Elaeocarpus (pronounced ee-lay-oh-KAR-puss), which means oily fruit, is a large genus with about 350 species. Other members of the genus, mostly from the Old World tropics, are important for timber, medicine, food, and as sources of dyes. Chilean lily of the valley tree (Crinodendron patagua), which is occasionally grown in the western United States, is a member of the same plant family, the Elaeocarpaceae. The famous plantsman Morgan “Bill” Evans (see Pacific Horticulture, Fall 1996, page 8) was instrumental in introducing Japanese blueberry tree to West Coast horticulture. It was initially introduced as E. decipiens, but that name is sometimes treated as a synonym of E. sylvestris; the nomenclature remains somewhat muddled.

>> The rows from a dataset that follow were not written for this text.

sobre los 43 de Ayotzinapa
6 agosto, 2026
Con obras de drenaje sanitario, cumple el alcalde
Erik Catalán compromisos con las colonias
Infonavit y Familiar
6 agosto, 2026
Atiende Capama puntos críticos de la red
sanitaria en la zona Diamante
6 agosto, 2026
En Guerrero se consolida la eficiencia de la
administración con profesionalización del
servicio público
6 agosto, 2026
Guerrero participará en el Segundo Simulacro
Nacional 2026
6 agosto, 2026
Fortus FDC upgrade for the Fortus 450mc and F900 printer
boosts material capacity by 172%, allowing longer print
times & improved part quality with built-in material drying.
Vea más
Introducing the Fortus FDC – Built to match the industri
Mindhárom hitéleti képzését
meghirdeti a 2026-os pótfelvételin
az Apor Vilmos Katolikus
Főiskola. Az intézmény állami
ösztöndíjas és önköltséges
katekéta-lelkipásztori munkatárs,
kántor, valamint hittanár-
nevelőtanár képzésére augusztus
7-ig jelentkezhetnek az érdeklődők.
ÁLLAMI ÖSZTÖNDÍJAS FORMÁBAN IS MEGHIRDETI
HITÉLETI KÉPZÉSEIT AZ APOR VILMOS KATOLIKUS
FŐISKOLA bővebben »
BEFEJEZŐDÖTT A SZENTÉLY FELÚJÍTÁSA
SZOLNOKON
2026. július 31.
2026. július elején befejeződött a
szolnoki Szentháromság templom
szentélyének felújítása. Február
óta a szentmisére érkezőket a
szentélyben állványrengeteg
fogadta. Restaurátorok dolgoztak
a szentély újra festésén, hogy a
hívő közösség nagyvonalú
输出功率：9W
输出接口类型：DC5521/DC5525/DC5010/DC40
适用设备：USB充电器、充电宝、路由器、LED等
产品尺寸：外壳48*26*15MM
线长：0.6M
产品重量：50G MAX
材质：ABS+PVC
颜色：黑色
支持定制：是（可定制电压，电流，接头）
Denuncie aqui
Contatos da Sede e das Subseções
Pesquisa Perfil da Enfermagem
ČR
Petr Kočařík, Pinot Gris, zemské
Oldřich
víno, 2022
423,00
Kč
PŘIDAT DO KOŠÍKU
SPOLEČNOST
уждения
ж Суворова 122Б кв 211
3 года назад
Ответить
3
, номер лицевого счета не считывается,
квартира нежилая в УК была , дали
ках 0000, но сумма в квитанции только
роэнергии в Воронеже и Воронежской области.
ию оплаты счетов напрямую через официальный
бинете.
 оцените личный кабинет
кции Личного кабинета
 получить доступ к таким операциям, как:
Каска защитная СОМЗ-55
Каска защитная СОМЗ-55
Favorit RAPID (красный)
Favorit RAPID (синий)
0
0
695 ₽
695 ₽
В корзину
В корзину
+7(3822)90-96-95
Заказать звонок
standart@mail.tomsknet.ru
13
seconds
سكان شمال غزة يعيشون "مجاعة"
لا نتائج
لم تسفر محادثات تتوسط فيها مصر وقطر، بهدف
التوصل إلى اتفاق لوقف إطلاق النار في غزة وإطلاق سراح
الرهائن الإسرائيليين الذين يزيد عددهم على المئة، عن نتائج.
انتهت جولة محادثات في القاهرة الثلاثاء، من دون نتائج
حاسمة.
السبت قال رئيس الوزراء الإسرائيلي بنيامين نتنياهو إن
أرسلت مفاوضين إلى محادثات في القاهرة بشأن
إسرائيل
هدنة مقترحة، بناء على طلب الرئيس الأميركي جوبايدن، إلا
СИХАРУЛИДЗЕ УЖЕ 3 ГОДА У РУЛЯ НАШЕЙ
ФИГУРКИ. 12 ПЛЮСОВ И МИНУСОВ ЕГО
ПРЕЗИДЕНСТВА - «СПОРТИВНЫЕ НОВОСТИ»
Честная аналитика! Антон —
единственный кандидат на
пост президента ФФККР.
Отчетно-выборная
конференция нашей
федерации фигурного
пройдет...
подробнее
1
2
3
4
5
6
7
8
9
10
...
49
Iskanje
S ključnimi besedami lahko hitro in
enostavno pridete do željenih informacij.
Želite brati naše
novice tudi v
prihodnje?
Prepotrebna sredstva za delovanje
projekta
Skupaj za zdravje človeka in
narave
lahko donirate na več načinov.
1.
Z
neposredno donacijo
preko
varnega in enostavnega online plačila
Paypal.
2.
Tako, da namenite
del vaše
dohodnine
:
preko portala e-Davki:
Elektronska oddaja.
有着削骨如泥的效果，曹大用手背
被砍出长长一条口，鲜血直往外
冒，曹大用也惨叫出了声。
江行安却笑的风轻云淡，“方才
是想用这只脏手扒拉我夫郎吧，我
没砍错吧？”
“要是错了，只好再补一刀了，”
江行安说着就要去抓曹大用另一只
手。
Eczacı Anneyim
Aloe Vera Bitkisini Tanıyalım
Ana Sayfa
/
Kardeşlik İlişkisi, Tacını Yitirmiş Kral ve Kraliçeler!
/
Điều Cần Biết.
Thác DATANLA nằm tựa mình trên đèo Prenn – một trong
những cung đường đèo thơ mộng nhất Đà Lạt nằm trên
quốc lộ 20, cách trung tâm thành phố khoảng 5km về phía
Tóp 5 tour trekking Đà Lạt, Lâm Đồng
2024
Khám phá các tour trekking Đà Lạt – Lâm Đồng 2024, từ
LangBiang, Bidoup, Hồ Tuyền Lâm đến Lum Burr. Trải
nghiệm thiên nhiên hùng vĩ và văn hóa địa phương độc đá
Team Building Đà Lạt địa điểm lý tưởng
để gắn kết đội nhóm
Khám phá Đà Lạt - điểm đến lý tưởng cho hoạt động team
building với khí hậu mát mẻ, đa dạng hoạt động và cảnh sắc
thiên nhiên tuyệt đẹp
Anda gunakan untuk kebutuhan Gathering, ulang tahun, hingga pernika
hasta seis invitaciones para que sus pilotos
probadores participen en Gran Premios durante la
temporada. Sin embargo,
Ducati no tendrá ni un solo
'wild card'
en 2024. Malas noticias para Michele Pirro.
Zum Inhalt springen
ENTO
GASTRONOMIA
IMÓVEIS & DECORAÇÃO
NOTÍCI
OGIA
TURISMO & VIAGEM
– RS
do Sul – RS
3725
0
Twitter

Japanese blueberry tree is a low maintenance, small to medium sized tree that typically matures at between twenty and thirty-five feet in height with a similar canopy width, but it may become taller with age. It appears to be relatively pest free, grows well in full sun or partial shade, and prefers well-drained soil and regular water until established. Records indicate that this species has been grown in Seattle, Vancouver, and Portland for over fifteen years with little or no noticeable frost damage. It also apparently thrives in Southern California, where it has been planted in Santa Monica and San Luis Obispo.

Japanese blueberry trees are still uncommon in the western US, but as more and more gardeners discover their many virtues, they are becoming more widely grown. If you decide to plant one of these exotic trees, hold a recently fallen leaf next to the fruit and think of Shiva, New Guinea, and cassowaries.